In total, it took Sabatino 30 years to give up smoking for good.
Now, Sabatino helps others quit too with smoking cessation services he offers on campus. He explained, "The ultimate goal is to get some one to stop smoking permanently." Any student or faculty member, who is serious about quitting, can meet with Sabatino for treatment.
In treatment, he provides counseling services and medicinal options as well. The smoking cessations Sabatino runs are virtually free. He allows for visitation at no cost and even pays for nicotine patches out of his own budget to help others quit; only costs come with the exception of more pricey medications such as Chantix and Wellbutrin.
He elaborated on the main problem when it comes to quitting. "It is hard for people to quit, because people find comfort in nicotine. It is a stimulant that makes you feel calm and more focused. Problem is it is short-acting. The high one gets from the nicotine passes and the body detects the loss. Soon later,
the smoker has withdrawals and is lighting up again." Sabatino said, "The success rate is completely dependent on the individual. In most cases, [the smoker] has to have something more important than the cigarette."
No one at the moment takes advantage of this service, but he looks forward to helping anyone in the future who is serious about making a difficult lifestyle change for the better.
There is no better time to quit than now. On Nov. 15, the American Cancer Society's 37th Annual "Great American Smokeout" will ask that smokers quit for just one day. They say, "By quitting - even for one day - smokers will be taking an important step towards a healthier life- one that can lead to reducing cancer risk." There is a wealth of resources and information on the topic that either smokers don't know or simply ignore.
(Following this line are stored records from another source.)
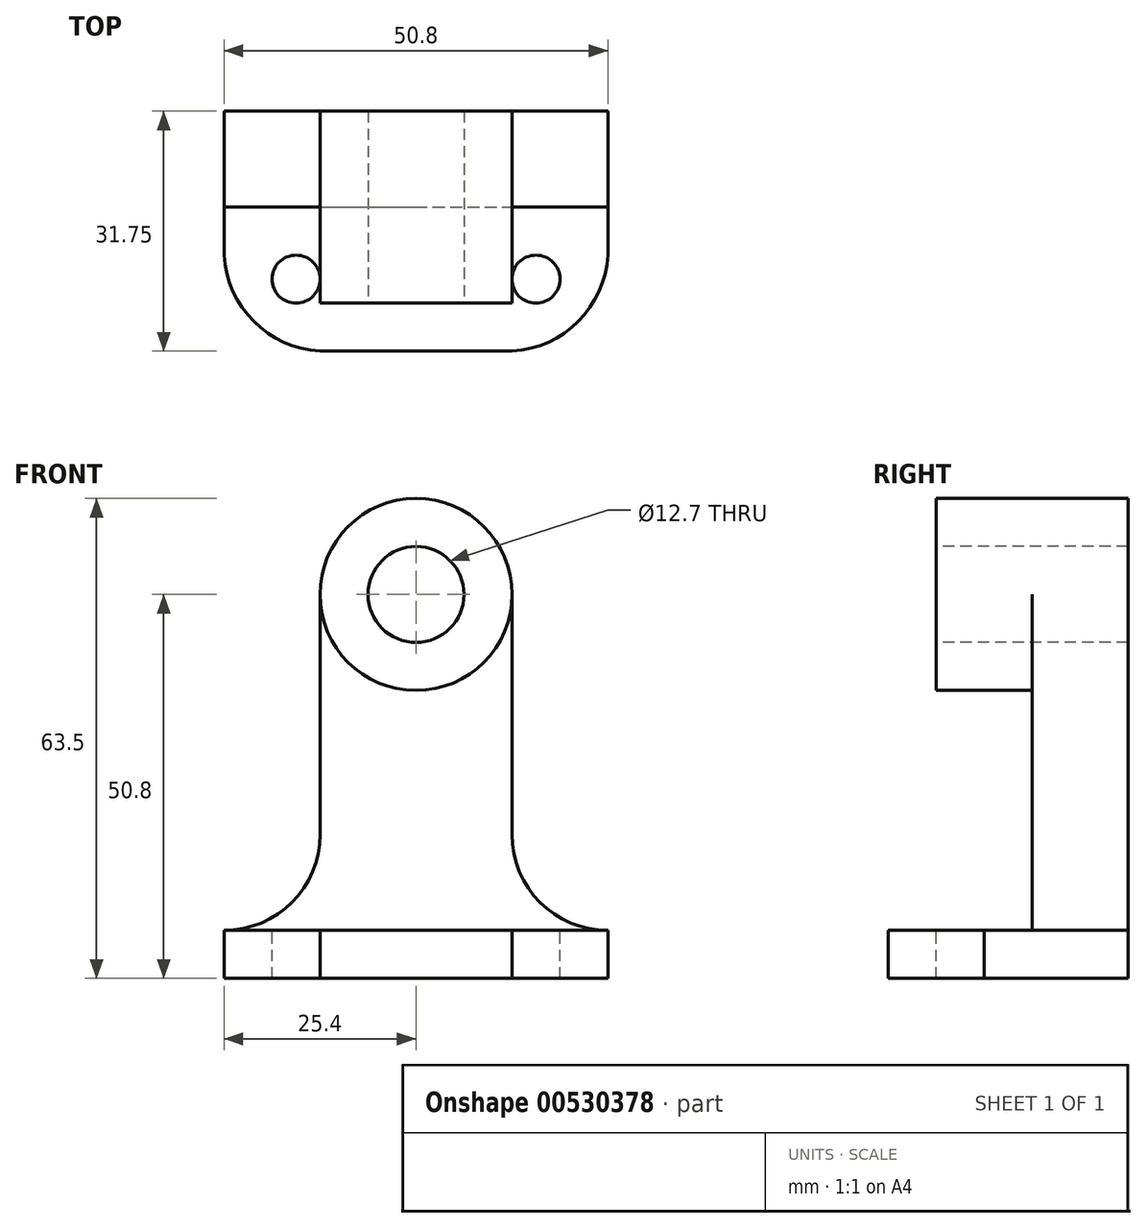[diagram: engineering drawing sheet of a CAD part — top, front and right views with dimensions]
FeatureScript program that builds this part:
annotation { "Feature Type Name" : "Feature", "Feature Type Description" : "" }
export const myFeature = defineFeature(function(context is Context, id is Id, definition is map)
    precondition{}
    {
        {
            var Q0;
            Q0=qCreatedBy(makeId("Top.planeOp"),FACE);
            var sketch = newSketch(context, id + "F0", { "sketchPlane" : qUnion([Q0])});
            skLineSegment(sketch, "E0", {"start": v(-50.8, 31.75) * mm, "end": v(-50.8, 12.7) * mm});
            skLineSegment(sketch, "E1", {"start": v(-38.1, 0) * mm, "end": v(-12.7, 0) * mm});
            skLineSegment(sketch, "E2", {"start": v(0, 12.7) * mm, "end": v(0, 31.75) * mm});
            skLineSegment(sketch, "E3", {"start": v(0, 31.75) * mm, "end": v(-50.8, 31.75) * mm});
            skArc(sketch, "E4", {"start": v(-50.8, 12.7) * mm, "mid": v(-46.87, 3.93) * mm, "end": v(-38.1, 0) * mm});
            skArc(sketch, "E5", {"start": v(-12.7, 0) * mm, "mid": v(-3.93, 3.93) * mm, "end": v(0, 12.7) * mm});
            skPoint(sketch, "E6.orphan", {"position": v(-50.8, 0) * mm});
            skPoint(sketch, "E7.orphan", {"position": v(0, 0) * mm});
            skSolve(sketch);
        }
        {
            var Q0;
            Q0=makeQuery(id+"F0.imprint","IMPRINT",FACE,{"disambiguationData":[TD([[makeQuery(id+"F0.imprint","IMPRINT",EDGE,{"derivedFrom":sQuery(id+"F0.wireOp",EDGE,"E0")}),1.0]])]});
            extrude(context, id + "F1", {"entities" : qUnion([Q0]), "depth" : 6.35 * mm, "offsetDistance" : 25.4 * mm});
        }
        {
            var Q0;
            Q0=makeQuery(id+"F1.opExtrude","CAP_FACE",FACE,{"disambiguationData":[OSD([sQuery(id+"F0.wireOp",EDGE,"E0"),sQuery(id+"F0.wireOp",EDGE,"E1"),sQuery(id+"F0.wireOp",EDGE,"E2"),sQuery(id+"F0.wireOp",EDGE,"E3"),sQuery(id+"F0.wireOp",EDGE,"E4"),sQuery(id+"F0.wireOp",EDGE,"E5")])],"isStart":false});
            var sketch = newSketch(context, id + "F2", { "sketchPlane" : qUnion([Q0])});
            skLineSegment(sketch, "E8", {"start": v(-38.1, 31.75) * mm, "end": v(-38.1, 19.05) * mm});
            skLineSegment(sketch, "E9", {"start": v(-38.1, 19.05) * mm, "end": v(-12.7, 19.05) * mm});
            skLineSegment(sketch, "E10", {"start": v(-12.7, 19.05) * mm, "end": v(-12.7, 31.75) * mm});
            skLineSegment(sketch, "E11", {"start": v(-12.7, 31.75) * mm, "end": v(-38.1, 31.75) * mm});
            skSolve(sketch);
        }
        {
            var Q0;
            Q0=makeQuery(id+"F2.imprint","IMPRINT",FACE,{"disambiguationData":[TD([[makeQuery(id+"F2.imprint","IMPRINT",EDGE,{"derivedFrom":sQuery(id+"F2.wireOp",EDGE,"E8")}),1.0]])]});
            extrude(context, id + "F3", {"entities" : qUnion([Q0]), "operationType" : NewBodyOperationType.ADD, "depth" : 57.15 * mm, "offsetDistance" : 25.4 * mm});
        }
        {
            var Q0;
            Q0=makeQuery(id+"F3.opExtrude","SWEPT_FACE",FACE,{"disambiguationData":[OSD([sQuery(id+"F2.wireOp",EDGE,"E9")])]});
            var sketch = newSketch(context, id + "F4", { "sketchPlane" : qUnion([Q0])});
            skCircle(sketch, "E12", {"center": v(-25.4, 50.8) * mm, "radius": 12.7 * mm});
            skSolve(sketch);
        }
        {
            var Q0;
            {var subQ0=sQuery(id+"F4.wireOp",EDGE,"E12");var subQ1=sQuery(id+"F2.wireOp",EDGE,"E9");var subQ2=makeQuery(id+"F3.opExtrude","CAP_EDGE",EDGE,{"disambiguationData":[OSD([subQ1])],"isStart":false});var subQ3=makeQuery(id+"F4.imprint","INTERSECT",VERTEX,{"derivedFrom":[subQ2,subQ0]});Q0=makeQuery(id+"F4.imprint","IMPRINT",FACE,{"disambiguationData":[TD([[makeQuery(id+"F4.imprint","IMPRINT",EDGE,{"disambiguationData":[TD([[subQ3,-1.0]])],"derivedFrom":subQ0}),-1.0]])]});}
            var Q1;
            {var subQ0=sQuery(id+"F4.wireOp",EDGE,"E12");var subQ1=sQuery(id+"F2.wireOp",EDGE,"E9");var subQ2=makeQuery(id+"F3.opExtrude","CAP_EDGE",EDGE,{"disambiguationData":[OSD([subQ1])],"isStart":false});var subQ3=makeQuery(id+"F4.imprint","INTERSECT",VERTEX,{"derivedFrom":[subQ2,subQ0]});Q1=makeQuery(id+"F4.imprint","IMPRINT",FACE,{"disambiguationData":[TD([[makeQuery(id+"F4.imprint","IMPRINT",EDGE,{"disambiguationData":[TD([[subQ3,1.0]])],"derivedFrom":subQ0}),-1.0]])]});}
            extrude(context, id + "F5", {"entities" : qUnion([Q0, Q1]), "operationType" : NewBodyOperationType.REMOVE, "endBound" : BoundingType.THROUGH_ALL, "oppositeDirection" : true, "depth" : 25.4 * mm, "offsetDistance" : 25.4 * mm});
        }
        {
            var Q0;
            {var subQ0=sQuery(id+"F4.wireOp",EDGE,"E12");var subQ1=sQuery(id+"F2.wireOp",EDGE,"E9");var subQ2=makeQuery(id+"F4.imprint","INTERSECT",VERTEX,{"derivedFrom":[makeQuery(id+"F3.opExtrude","CAP_EDGE",EDGE,{"disambiguationData":[OSD([subQ1])],"isStart":false}),subQ0]});Q0=makeQuery(id+"F4.imprint","IMPRINT",FACE,{"disambiguationData":[TD([[makeQuery(id+"F4.imprint","IMPRINT",EDGE,{"disambiguationData":[TD([[subQ2,1.0]])],"derivedFrom":subQ0}),1.0]])]});}
            extrude(context, id + "F6", {"entities" : qUnion([Q0]), "operationType" : NewBodyOperationType.ADD, "depth" : 12.7 * mm, "offsetDistance" : 25.4 * mm});
        }
        {
            var Q0;
            Q0=makeQuery(id+"F6.opExtrude","CAP_FACE",FACE,{"disambiguationData":[OSD([sQuery(id+"F4.wireOp",EDGE,"E12")])],"isStart":false});
            var sketch = newSketch(context, id + "F7", { "sketchPlane" : qUnion([Q0])});
            skCircle(sketch, "E13", {"center": v(-25.4, 50.8) * mm, "radius": 6.35 * mm});
            skSolve(sketch);
        }
        {
            var Q0;
            Q0=makeQuery(id+"F7.imprint","IMPRINT",FACE,{"disambiguationData":[TD([[makeQuery(id+"F7.imprint","IMPRINT",EDGE,{"derivedFrom":sQuery(id+"F7.wireOp",EDGE,"E13")}),1.0]])]});
            extrude(context, id + "F8", {"entities" : qUnion([Q0]), "operationType" : NewBodyOperationType.REMOVE, "endBound" : BoundingType.THROUGH_ALL, "oppositeDirection" : true, "depth" : 25.4 * mm, "offsetDistance" : 25.4 * mm});
        }
        {
            var Q0;
            Q0=makeQuery(id+"F1.opExtrude","CAP_FACE",FACE,{"disambiguationData":[OSD([sQuery(id+"F0.wireOp",EDGE,"E0"),sQuery(id+"F0.wireOp",EDGE,"E1"),sQuery(id+"F0.wireOp",EDGE,"E2"),sQuery(id+"F0.wireOp",EDGE,"E3"),sQuery(id+"F0.wireOp",EDGE,"E4"),sQuery(id+"F0.wireOp",EDGE,"E5")])],"isStart":false});
            var sketch = newSketch(context, id + "F9", { "sketchPlane" : qUnion([Q0])});
            skLineSegment(sketch, "E14", {"start": v(0, 31.75) * mm, "end": v(-12.7, 31.75) * mm});
            skLineSegment(sketch, "E15", {"start": v(-50.8, 19.05) * mm, "end": v(-38.06, 19.05) * mm});
            skLineSegment(sketch, "E16", {"start": v(-38.06, 19.05) * mm, "end": v(-38.1, 31.75) * mm});
            skLineSegment(sketch, "E17", {"start": v(-38.1, 31.75) * mm, "end": v(-50.8, 31.75) * mm});
            skLineSegment(sketch, "E18", {"start": v(-50.8, 31.75) * mm, "end": v(-50.8, 19.05) * mm});
            skLineSegment(sketch, "E19", {"start": v(-12.7, 31.75) * mm, "end": v(-12.7, 19.05) * mm});
            skLineSegment(sketch, "E20", {"start": v(-12.7, 19.05) * mm, "end": v(0, 19.05) * mm});
            skLineSegment(sketch, "E21", {"start": v(0, 19.05) * mm, "end": v(0, 31.75) * mm});
            skSolve(sketch);
        }
        {
            var Q0;
            Q0=makeQuery(id+"F9.imprint","IMPRINT",FACE,{"disambiguationData":[TD([[makeQuery(id+"F9.imprint","IMPRINT",EDGE,{"derivedFrom":sQuery(id+"F9.wireOp",EDGE,"E17")}),1.0]])]});
            var Q1;
            Q1=makeQuery(id+"F9.imprint","IMPRINT",FACE,{"disambiguationData":[TD([[makeQuery(id+"F9.imprint","IMPRINT",EDGE,{"derivedFrom":sQuery(id+"F9.wireOp",EDGE,"E14")}),1.0]])]});
            extrude(context, id + "F10", {"entities" : qUnion([Q0, Q1]), "operationType" : NewBodyOperationType.ADD, "depth" : 25.4 * mm, "offsetDistance" : 25.4 * mm});
        }
        {
            var Q0;
            Q0=makeQuery(id+"F10.boolean.opBoolean","MERGE",FACE,{"derivedFrom":[makeQuery(id+"F3.opExtrude","SWEPT_FACE",FACE,{"disambiguationData":[OSD([sQuery(id+"F2.wireOp",EDGE,"E9")])]}),makeQuery(id+"F10.opExtrude","SWEPT_FACE",FACE,{"disambiguationData":[OSD([sQuery(id+"F9.wireOp",EDGE,"E15")])]}),makeQuery(id+"F10.opExtrude","SWEPT_FACE",FACE,{"disambiguationData":[OSD([sQuery(id+"F9.wireOp",EDGE,"E20")])]})]});
            var sketch = newSketch(context, id + "F11", { "sketchPlane" : qUnion([Q0])});
            skLineSegment(sketch, "E22", {"start": v(-38.1, 31.75) * mm, "end": v(-38.1, 6.35) * mm});
            skLineSegment(sketch, "E23", {"start": v(-38.1, 6.35) * mm, "end": v(-50.8, 6.35) * mm});
            skArc(sketch, "E24", {"start": v(-50.8, 6.35) * mm, "mid": v(-41.82, 10.07) * mm, "end": v(-38.1, 19.05) * mm});
            skLineSegment(sketch, "E25", {"start": v(-12.7, 31.75) * mm, "end": v(-12.7, 6.35) * mm});
            skLineSegment(sketch, "E26", {"start": v(-12.7, 6.35) * mm, "end": v(0, 6.35) * mm});
            skArc(sketch, "E27", {"start": v(-12.7, 19.05) * mm, "mid": v(-8.98, 10.07) * mm, "end": v(0, 6.35) * mm});
            skLineSegment(sketch, "E28", {"start": v(-50.8, 6.35) * mm, "end": v(-50.8, 31.75) * mm});
            skLineSegment(sketch, "E29", {"start": v(-50.8, 31.75) * mm, "end": v(-38.1, 31.75) * mm});
            skLineSegment(sketch, "E30", {"start": v(-12.7, 31.75) * mm, "end": v(0, 31.75) * mm});
            skLineSegment(sketch, "E31", {"start": v(0, 31.75) * mm, "end": v(0, 6.35) * mm});
            skSolve(sketch);
        }
        {
            var Q0;
            {var subQ2=sQuery(id+"F11.wireOp",EDGE,"E24");Q0=makeQuery(id+"F11.imprint","IMPRINT",FACE,{"disambiguationData":[TD([[makeQuery(id+"F11.imprint","IMPRINT",EDGE,{"derivedFrom":subQ2}),1.0]])]});}
            var Q1;
            {var subQ2=sQuery(id+"F11.wireOp",EDGE,"E27");Q1=makeQuery(id+"F11.imprint","IMPRINT",FACE,{"disambiguationData":[TD([[makeQuery(id+"F11.imprint","IMPRINT",EDGE,{"derivedFrom":subQ2}),1.0]])]});}
            extrude(context, id + "F12", {"entities" : qUnion([Q0, Q1]), "operationType" : NewBodyOperationType.REMOVE, "endBound" : BoundingType.THROUGH_ALL, "oppositeDirection" : true, "depth" : 25.4 * mm, "offsetDistance" : 25.4 * mm});
        }
        {
            var Q0;
            Q0=makeQuery(id+"F1.opExtrude","CAP_FACE",FACE,{"disambiguationData":[OSD([sQuery(id+"F0.wireOp",EDGE,"E0"),sQuery(id+"F0.wireOp",EDGE,"E1"),sQuery(id+"F0.wireOp",EDGE,"E2"),sQuery(id+"F0.wireOp",EDGE,"E3"),sQuery(id+"F0.wireOp",EDGE,"E4"),sQuery(id+"F0.wireOp",EDGE,"E5")])],"isStart":false});
            var sketch = newSketch(context, id + "F13", { "sketchPlane" : qUnion([Q0])});
            skCircle(sketch, "E32", {"center": v(-9.53, 9.53) * mm, "radius": 3.18 * mm});
            skCircle(sketch, "E33", {"center": v(-41.27, 9.53) * mm, "radius": 3.18 * mm});
            skSolve(sketch);
        }
        {
            var Q0;
            Q0=makeQuery(id+"F13.imprint","IMPRINT",FACE,{"disambiguationData":[TD([[makeQuery(id+"F13.imprint","IMPRINT",EDGE,{"derivedFrom":sQuery(id+"F13.wireOp",EDGE,"E33")}),1.0]])]});
            var Q1;
            Q1=makeQuery(id+"F13.imprint","IMPRINT",FACE,{"disambiguationData":[TD([[makeQuery(id+"F13.imprint","IMPRINT",EDGE,{"derivedFrom":sQuery(id+"F13.wireOp",EDGE,"E32")}),1.0]])]});
            extrude(context, id + "F14", {"entities" : qUnion([Q0, Q1]), "operationType" : NewBodyOperationType.REMOVE, "endBound" : BoundingType.THROUGH_ALL, "oppositeDirection" : true, "depth" : 25.4 * mm, "offsetDistance" : 25.4 * mm});
        }
    });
According to the American Cancer Society, "Tobacco use remains the single largest preventable cause of disease and premature death in the US, yet about 43.8 million Americans still smoke cigarettes - Nearly I in every 5 adults."
Smokers are not the only ones who are harmed from cigarettes. "Each year, about 3,400 non-smoking adults die of lung cancer as a result of breathing in secondhand smoke," and "secondhand smoke also causes about 46,000 deaths from heart disease in people who are not current smokers," (Cancer Facts & Figures 2012). The time to quit is now. Join other Penn State Hazleton students and faculty this year that will "Be A Quitter" on Nov. 15.